Rewrite every line of the entries below, replacing each occurrence of "Buy" with "Purchase" and leaving all other text unchanged.

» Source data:
+===+

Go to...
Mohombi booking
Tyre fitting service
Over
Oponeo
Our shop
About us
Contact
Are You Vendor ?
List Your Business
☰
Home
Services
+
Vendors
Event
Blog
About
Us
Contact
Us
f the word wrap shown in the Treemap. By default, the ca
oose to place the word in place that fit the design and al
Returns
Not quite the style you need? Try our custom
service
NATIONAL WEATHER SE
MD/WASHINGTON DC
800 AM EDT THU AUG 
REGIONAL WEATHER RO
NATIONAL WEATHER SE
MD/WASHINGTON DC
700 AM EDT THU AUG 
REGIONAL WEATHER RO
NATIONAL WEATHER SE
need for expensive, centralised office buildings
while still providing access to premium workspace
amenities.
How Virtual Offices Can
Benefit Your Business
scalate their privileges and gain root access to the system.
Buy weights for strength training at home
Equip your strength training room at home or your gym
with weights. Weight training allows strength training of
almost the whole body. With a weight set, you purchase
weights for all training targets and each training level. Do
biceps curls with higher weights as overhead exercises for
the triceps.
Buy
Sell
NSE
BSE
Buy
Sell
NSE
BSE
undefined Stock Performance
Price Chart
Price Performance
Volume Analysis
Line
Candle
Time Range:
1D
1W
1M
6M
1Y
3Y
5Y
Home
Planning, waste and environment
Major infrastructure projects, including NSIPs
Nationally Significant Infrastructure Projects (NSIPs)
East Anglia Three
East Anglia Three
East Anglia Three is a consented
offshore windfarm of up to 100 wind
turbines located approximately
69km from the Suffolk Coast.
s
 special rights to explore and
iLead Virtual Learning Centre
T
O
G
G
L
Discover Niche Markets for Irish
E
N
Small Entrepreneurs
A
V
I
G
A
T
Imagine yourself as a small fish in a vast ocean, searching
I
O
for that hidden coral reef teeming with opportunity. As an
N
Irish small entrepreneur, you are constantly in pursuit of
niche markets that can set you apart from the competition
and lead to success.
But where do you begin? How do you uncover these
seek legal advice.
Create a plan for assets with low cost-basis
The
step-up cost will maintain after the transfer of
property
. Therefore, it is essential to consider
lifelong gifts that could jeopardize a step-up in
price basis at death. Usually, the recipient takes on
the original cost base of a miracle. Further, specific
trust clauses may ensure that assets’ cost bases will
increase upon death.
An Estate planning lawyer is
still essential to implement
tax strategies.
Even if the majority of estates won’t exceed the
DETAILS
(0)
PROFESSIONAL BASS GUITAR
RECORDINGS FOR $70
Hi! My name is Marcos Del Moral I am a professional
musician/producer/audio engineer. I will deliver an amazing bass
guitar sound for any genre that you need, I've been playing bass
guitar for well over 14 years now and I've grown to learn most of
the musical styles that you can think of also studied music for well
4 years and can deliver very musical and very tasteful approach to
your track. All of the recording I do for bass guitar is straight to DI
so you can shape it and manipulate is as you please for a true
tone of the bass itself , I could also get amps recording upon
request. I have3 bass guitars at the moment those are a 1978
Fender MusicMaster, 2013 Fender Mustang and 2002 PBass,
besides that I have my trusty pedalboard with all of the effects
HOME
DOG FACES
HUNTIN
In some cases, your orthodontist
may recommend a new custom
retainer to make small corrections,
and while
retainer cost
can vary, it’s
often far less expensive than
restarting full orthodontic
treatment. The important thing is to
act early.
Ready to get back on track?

+===+

» Response:
Go to...
Mohombi booking
Tyre fitting service
Over
Oponeo
Our shop
About us
Contact
Are You Vendor ?
List Your Business
☰
Home
Services
+
Vendors
Event
Blog
About
Us
Contact
Us
f the word wrap shown in the Treemap. By default, the ca
oose to place the word in place that fit the design and al
Returns
Not quite the style you need? Try our custom
service
NATIONAL WEATHER SE
MD/WASHINGTON DC
800 AM EDT THU AUG 
REGIONAL WEATHER RO
NATIONAL WEATHER SE
MD/WASHINGTON DC
700 AM EDT THU AUG 
REGIONAL WEATHER RO
NATIONAL WEATHER SE
need for expensive, centralised office buildings
while still providing access to premium workspace
amenities.
How Virtual Offices Can
Benefit Your Business
scalate their privileges and gain root access to the system.
Purchase weights for strength training at home
Equip your strength training room at home or your gym
with weights. Weight training allows strength training of
almost the whole body. With a weight set, you purchase
weights for all training targets and each training level. Do
biceps curls with higher weights as overhead exercises for
the triceps.
Purchase
Sell
NSE
BSE
Purchase
Sell
NSE
BSE
undefined Stock Performance
Price Chart
Price Performance
Volume Analysis
Line
Candle
Time Range:
1D
1W
1M
6M
1Y
3Y
5Y
Home
Planning, waste and environment
Major infrastructure projects, including NSIPs
Nationally Significant Infrastructure Projects (NSIPs)
East Anglia Three
East Anglia Three
East Anglia Three is a consented
offshore windfarm of up to 100 wind
turbines located approximately
69km from the Suffolk Coast.
s
 special rights to explore and
iLead Virtual Learning Centre
T
O
G
G
L
Discover Niche Markets for Irish
E
N
Small Entrepreneurs
A
V
I
G
A
T
Imagine yourself as a small fish in a vast ocean, searching
I
O
for that hidden coral reef teeming with opportunity. As an
N
Irish small entrepreneur, you are constantly in pursuit of
niche markets that can set you apart from the competition
and lead to success.
But where do you begin? How do you uncover these
seek legal advice.
Create a plan for assets with low cost-basis
The
step-up cost will maintain after the transfer of
property
. Therefore, it is essential to consider
lifelong gifts that could jeopardize a step-up in
price basis at death. Usually, the recipient takes on
the original cost base of a miracle. Further, specific
trust clauses may ensure that assets’ cost bases will
increase upon death.
An Estate planning lawyer is
still essential to implement
tax strategies.
Even if the majority of estates won’t exceed the
DETAILS
(0)
PROFESSIONAL BASS GUITAR
RECORDINGS FOR $70
Hi! My name is Marcos Del Moral I am a professional
musician/producer/audio engineer. I will deliver an amazing bass
guitar sound for any genre that you need, I've been playing bass
guitar for well over 14 years now and I've grown to learn most of
the musical styles that you can think of also studied music for well
4 years and can deliver very musical and very tasteful approach to
your track. All of the recording I do for bass guitar is straight to DI
so you can shape it and manipulate is as you please for a true
tone of the bass itself , I could also get amps recording upon
request. I have3 bass guitars at the moment those are a 1978
Fender MusicMaster, 2013 Fender Mustang and 2002 PBass,
besides that I have my trusty pedalboard with all of the effects
HOME
DOG FACES
HUNTIN
In some cases, your orthodontist
may recommend a new custom
retainer to make small corrections,
and while
retainer cost
can vary, it’s
often far less expensive than
restarting full orthodontic
treatment. The important thing is to
act early.
Ready to get back on track?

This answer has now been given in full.